On the day the interim government took office on 12 May, it overhauled the structure of the federal government. In addition to eliminating a number of ministries, Temer fired Ricardo de Melo, Chief Executive Officer (CEO) of the national public broadcaster Brazil Communication Company (Empresa Brasil de Comunicação – EBC).

De Melo’s peers had elected him in accordance with the company’s statute, so Supreme Court Judge Dias Toffoli granted an injunction keeping de Melo on the job. Still, on 2 September, the government fired him again by means of Provisional Measure (PM) 744/2016.

The measure also altered the EBC’s statute to allow the presidency to appoint the company’s chief executive, prompting Toffoli to withdraw his injunction. Additionally, the company’s Curating Council – responsible for government oversight and for assuring public participation – was eliminated.

“The PM is terrible,’’ says Jonas Valente, an EBC journalist and president of the Federal District’s Professional Journalists Union (Sindicato dos Jornalistas Profissionais do Distrito Federal – SJPDF). “It takes away the two principal mechanisms that assure the company’s public nature: the Council and the CEO’s mandate. This frontally attacks participation and autonomy, turning the EBC into a governmental company.”

Brazil’s federal constitution, approved in 1988 after 21 years of military dictatorship, demands the existence of a public communication system. Yet it was only in 2008, 30 years later, that Congress passed Law nº 11.652 to create the EBC.

“Along with it, the Curating Council was established to defend public principles and to assure the company maintain a public interest approach instead of a commercial or a governmental one. These principles include regionality, diversity, pluralism and accessibility,” explains Rita Freire, President of EBC’s Curating Council.

She also points out that as soon as the government appointed a new CEO, he suspended every program that featured debates, analysis or critical thinking.

And, according to the SJPDF, the company’s budged suffered a R$ 170 million (US$52.3 million) cut, alongside a R$ 1 billion (US$307.6 million) cut to the federal fund that supports it.

“Workers are being persecuted for their personal beliefs. We must prioritise transparent and democratic selection processes that respect clear criteria,” proposes Valente.

The EBC workers, gathered in a national assembly on 4 September, issued a motion against the Provisional Measure, the budget cuts and the political persecutions.

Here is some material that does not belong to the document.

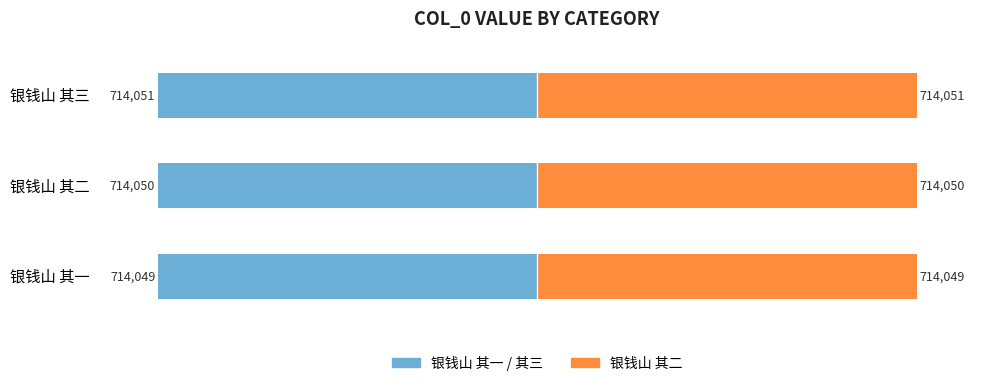

At how many categories does at least one series exceed 292818?

3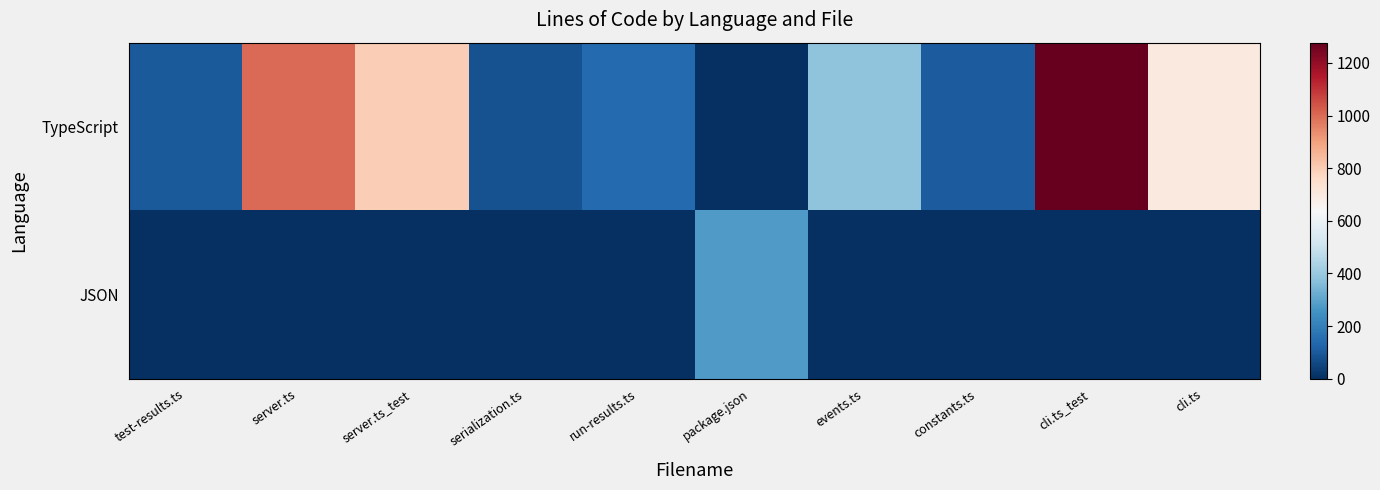

List the series in order of their peak value, highest first.

TypeScript, JSON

“We defend the EBC as by law and the autonomy of the public broadcast system as well as the immediate reinstatement of the Curating Council…tuned in with the most consecrated models of public media worldwide,” reads the document. They are also pressuring elected representatives to bar the measure.

Congress could still reject the PM and reaffirm the EBC’s public nature, but Freire believes it will be a tough battle, since the majority of the legislative power currently aligns itself with the government.

“This Council was appointed by Brazilian society, and not by a government, to defend the public interest. And that is what we’ll do.”